## 分析用の文章

- - - - -

いさ鉄線東久根別駅 住宅街に佇む貨車駅舎

東久根別駅1

渡島管内は北斗市久根別(旧:上磯郡上磯町久根別)1丁目にある、道南いさりび鉄道線(旧:JR北海道江差線)の東久根別(ひがしくねべつ)駅。
函館湾の北側に位置する久根別の住宅街にあり、駅の東側には久根別川が流れています。
駅前には4階建ての集合住宅が林立する市営住宅久根別団地があり、周囲には戸建て住宅が密集しています。
駅の徒歩圏内にはツルハドラッグ東久根別店、ファッションセンターしまむら上磯店、GEO北斗久根別店、ラルズマート久根別店などの小売店が集まるほか、飲食店や会社事務所も複数点在しています。


東久根別臨時乗降場
東久根別駅2

東久根別駅は国鉄末期の1986年11月ダイヤ改正に伴い、江差線久根別~七重浜間に臨時乗降場として設置されました。
同ダイヤ改正では道内の宅地化が進む地域において複数の臨時乗降場が設置されており、東久根別の他には函館本線の稲穂臨時乗降場(現:稲穂駅)、稲積公園臨時乗降場(現:稲積公園駅)、発寒中央臨時乗降場(現:発寒中央駅)、高砂臨時乗降場(現:高砂駅)、千歳線の平和臨時乗降場(現:平和駅)、根室本線の柏林台臨時乗降場(現:柏林台駅)、石北本線の西北見臨時乗降場(現:西北見駅)、愛し野臨時乗降場(現:愛し野駅)などが開業しています。
何れの駅も道内の国鉄線としては最後に開業した駅でした。


国鉄ワフ29500形貨車 貨車駅舎 車掌車
東久根別駅3

1987年4月の分割民営化に伴いJR北海道が継承し、これと同時に旅客駅に昇格。
暫くは函館地区駅(拠点:函館駅)の担当区域内に組み込まれ、配下の五稜郭駅が管理していました。
2016年3月に北海道新幹線新青森~新函館北斗間が開業すると、並行在来線となる江差線木古内~五稜郭間は経営分離され、第三セクターの道南いさりび鉄道(公称:いさ鉄)が継承しています。
道南いさりび鉄道は五稜郭駅にプロパーの駅員を置かないため、東久根別駅も五稜郭駅の管理エリアから外れる事になりました。
現在は道南いさりび鉄道本社の直轄駅となっており、駅構内にも運行状況等の問い合わせ先として五稜郭駅ではなく本社の電話番号(0138-83-1977)を掲示しています。

- - - - -

[キーポイント対応データ]
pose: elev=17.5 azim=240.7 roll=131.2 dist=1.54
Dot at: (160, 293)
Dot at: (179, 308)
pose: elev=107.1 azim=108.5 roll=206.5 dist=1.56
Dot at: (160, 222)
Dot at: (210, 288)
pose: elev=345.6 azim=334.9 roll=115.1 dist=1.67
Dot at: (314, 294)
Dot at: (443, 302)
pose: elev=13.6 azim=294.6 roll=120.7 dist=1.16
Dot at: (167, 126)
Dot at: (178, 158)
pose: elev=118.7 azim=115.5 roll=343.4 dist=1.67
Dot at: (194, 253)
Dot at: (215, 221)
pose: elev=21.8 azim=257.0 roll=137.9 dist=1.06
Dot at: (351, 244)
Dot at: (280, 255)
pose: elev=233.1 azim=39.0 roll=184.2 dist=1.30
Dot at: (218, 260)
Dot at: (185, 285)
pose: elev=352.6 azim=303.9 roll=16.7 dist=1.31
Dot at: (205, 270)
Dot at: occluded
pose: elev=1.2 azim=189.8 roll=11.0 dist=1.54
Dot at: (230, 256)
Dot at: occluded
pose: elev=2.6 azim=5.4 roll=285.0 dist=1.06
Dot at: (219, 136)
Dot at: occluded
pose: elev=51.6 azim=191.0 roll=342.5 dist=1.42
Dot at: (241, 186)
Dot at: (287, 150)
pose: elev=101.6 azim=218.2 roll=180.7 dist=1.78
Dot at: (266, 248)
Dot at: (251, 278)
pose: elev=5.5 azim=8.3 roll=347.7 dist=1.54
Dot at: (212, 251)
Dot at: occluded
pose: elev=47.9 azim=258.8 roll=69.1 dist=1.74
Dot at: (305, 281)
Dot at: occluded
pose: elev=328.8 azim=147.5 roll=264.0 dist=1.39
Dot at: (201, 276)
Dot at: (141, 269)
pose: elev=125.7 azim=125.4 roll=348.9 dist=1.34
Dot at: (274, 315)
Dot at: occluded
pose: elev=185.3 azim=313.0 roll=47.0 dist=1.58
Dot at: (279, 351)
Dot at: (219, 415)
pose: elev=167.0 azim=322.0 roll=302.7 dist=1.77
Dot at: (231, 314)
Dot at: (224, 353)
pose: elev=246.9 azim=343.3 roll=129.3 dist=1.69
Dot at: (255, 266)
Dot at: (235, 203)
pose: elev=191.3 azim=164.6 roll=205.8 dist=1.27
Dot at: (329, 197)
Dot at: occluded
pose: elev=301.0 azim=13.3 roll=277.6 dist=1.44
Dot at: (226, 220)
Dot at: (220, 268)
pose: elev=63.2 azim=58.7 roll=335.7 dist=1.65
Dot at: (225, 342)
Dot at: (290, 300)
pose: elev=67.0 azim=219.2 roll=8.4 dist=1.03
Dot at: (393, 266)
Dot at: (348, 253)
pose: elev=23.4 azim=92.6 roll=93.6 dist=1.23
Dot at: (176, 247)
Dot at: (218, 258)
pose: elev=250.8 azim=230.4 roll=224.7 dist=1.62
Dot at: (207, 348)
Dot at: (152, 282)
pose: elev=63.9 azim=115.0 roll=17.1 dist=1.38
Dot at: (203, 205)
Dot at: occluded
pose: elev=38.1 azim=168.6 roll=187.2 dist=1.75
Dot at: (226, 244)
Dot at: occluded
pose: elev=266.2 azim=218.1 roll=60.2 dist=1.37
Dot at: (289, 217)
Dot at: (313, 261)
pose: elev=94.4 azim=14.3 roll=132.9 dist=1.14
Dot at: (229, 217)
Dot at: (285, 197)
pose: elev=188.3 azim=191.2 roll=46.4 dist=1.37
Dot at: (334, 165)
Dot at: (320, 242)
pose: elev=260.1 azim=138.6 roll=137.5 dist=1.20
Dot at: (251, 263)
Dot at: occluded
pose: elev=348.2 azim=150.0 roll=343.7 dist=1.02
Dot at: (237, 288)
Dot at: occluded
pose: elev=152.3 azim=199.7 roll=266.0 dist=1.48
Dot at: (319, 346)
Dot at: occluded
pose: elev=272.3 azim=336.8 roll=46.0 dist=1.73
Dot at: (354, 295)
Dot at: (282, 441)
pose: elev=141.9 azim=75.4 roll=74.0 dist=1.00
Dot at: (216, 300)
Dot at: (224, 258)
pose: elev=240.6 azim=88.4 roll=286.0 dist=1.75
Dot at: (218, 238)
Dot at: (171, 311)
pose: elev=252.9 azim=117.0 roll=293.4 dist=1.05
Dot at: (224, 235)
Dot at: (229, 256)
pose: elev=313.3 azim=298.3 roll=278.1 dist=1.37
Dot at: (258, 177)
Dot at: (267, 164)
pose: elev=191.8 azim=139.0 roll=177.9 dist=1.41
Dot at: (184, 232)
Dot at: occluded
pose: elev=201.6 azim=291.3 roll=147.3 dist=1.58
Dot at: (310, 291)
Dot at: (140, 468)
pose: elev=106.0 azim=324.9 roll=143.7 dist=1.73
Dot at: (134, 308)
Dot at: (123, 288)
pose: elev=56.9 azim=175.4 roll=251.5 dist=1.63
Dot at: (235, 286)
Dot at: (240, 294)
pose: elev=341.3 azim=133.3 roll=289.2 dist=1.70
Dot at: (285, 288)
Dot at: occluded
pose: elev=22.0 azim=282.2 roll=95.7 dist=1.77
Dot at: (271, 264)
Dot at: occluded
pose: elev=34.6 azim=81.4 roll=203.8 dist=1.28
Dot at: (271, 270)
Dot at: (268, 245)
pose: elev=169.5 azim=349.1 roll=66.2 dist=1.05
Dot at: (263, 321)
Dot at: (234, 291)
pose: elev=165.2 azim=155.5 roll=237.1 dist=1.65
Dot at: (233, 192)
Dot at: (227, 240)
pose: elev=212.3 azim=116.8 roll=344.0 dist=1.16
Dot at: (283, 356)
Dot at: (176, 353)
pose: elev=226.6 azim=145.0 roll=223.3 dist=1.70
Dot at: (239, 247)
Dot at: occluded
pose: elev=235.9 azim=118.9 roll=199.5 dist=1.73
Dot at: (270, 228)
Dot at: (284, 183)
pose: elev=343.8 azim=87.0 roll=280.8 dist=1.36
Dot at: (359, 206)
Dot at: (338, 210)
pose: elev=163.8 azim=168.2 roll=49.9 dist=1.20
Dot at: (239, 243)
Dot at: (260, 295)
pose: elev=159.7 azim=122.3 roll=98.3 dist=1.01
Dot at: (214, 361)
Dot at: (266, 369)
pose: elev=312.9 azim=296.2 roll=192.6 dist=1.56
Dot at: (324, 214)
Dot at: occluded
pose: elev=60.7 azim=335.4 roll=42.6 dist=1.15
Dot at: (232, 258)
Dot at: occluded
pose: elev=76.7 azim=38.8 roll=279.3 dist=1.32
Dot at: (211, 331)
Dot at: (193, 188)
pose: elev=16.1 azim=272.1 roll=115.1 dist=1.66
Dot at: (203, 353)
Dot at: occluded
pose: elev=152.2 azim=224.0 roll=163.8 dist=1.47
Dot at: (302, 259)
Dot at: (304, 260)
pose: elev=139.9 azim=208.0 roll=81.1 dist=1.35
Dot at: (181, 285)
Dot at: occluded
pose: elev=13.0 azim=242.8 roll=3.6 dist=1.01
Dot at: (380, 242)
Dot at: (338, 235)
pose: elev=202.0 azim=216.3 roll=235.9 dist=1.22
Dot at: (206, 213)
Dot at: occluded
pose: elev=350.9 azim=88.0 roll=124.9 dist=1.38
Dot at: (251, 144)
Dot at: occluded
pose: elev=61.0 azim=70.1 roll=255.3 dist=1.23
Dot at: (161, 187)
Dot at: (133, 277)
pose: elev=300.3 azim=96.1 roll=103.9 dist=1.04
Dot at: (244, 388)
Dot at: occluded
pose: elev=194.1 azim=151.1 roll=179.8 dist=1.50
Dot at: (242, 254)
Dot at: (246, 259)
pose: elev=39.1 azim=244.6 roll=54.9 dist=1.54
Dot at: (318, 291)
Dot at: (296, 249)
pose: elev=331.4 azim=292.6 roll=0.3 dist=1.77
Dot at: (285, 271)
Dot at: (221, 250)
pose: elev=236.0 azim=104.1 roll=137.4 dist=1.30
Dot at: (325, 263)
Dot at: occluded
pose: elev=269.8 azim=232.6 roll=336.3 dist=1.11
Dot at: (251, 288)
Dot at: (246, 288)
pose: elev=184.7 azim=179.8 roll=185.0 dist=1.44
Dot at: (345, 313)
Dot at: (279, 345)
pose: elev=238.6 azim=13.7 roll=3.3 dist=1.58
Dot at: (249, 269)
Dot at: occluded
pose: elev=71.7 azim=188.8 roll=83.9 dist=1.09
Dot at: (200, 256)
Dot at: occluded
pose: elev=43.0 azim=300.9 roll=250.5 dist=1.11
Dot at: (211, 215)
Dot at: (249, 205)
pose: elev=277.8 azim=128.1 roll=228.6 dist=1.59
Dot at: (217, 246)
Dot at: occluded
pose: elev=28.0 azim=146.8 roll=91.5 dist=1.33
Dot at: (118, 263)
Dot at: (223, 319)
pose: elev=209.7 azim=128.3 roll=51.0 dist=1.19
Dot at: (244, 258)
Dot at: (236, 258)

- - - - -

東久根別駅を紹介する文章を、最後の文の後から引き継いで書き進めること。

## 結果
東久根別駅4

南面に佇む駅舎は車掌室と貨物室を併設した緩急車、ワフ29500形貨車を転用したいわゆる貨車駅舎。
車掌室側のデッキは鉄板で封じられてしまいましたが、車体側面には貨物室の積卸戸が残されています。
先述したとおり東久根別駅の開業は1986年11月。
これより1年半ほど前の1985年3月ダイヤ改正では、ヤード輸送から拠点間直行方式輸送への転換が進んだ事により、貨物列車は原則ワンマン運転となり大半の車掌車(事業用貨車の一種)が御役御免となりました。
列車掛(貨物列車の乗務・検査を担当した列車乗務員)についても大多数が普通車掌など他の職種への配転や、リストラの対象になっています。
そして1986年11月ダイヤ改正では貨物列車の完全ワンマン化が為され、車掌区・運転関係区所ともに列車掛の職名が廃止されました。
現在でも特大貨物輸送と一部の甲種輸送に限り車掌車が連結される事がありますが、乗り込むのは車両メーカー等の添乗監視員となっています。



東久根別駅5

そんな過渡期に廃車された車掌車の中には、無人駅の駅舎に転用された物も少なくありません。
しかし大抵は無人化した駅の本屋(それも出改札を停止して運転主任しか置かなくなった大変な小駅だったりする)を解体して代わりに廃車体を置くのに対し、東久根別駅は開業当初からの貨車駅舎なのだとか。
おまけにロケーションも貨車駅舎にありがちな小集落や農地ではなく、駅の真ん前に市営団地も構えているような住宅街ですから面白いギャップですw


キハ40系 タラコ色 朱色5号
ひがしくねべつ21

ワフ29500形貨車駅舎とタラコ色(首都圏色)を纏ったキハ40-1807のツーショット。



東久根別駅8

駅舎の西脇にはホーム・待合室に上がる階段があり、駅の南北を繋ぐ構内踏切も設けられています。
構内踏切にはクロスマークこそ無いものの、警報機と遮断機が設置されており道内の無人駅にしては設備が整っています。



東久根別駅10

構内踏切の手前には「列車ご利用のお客さま以外の通りぬけ禁止」と書かれた看板が掲示されています。
しかし、現地に行けば分かりますが構内踏切は地元住民の生活道路と化しており、誰もが素知らぬ顔で渡っていきます。
この看板を設置したのはJR北海道函館支社で、江差線がいさ鉄に移管されて既に3年が経過しています。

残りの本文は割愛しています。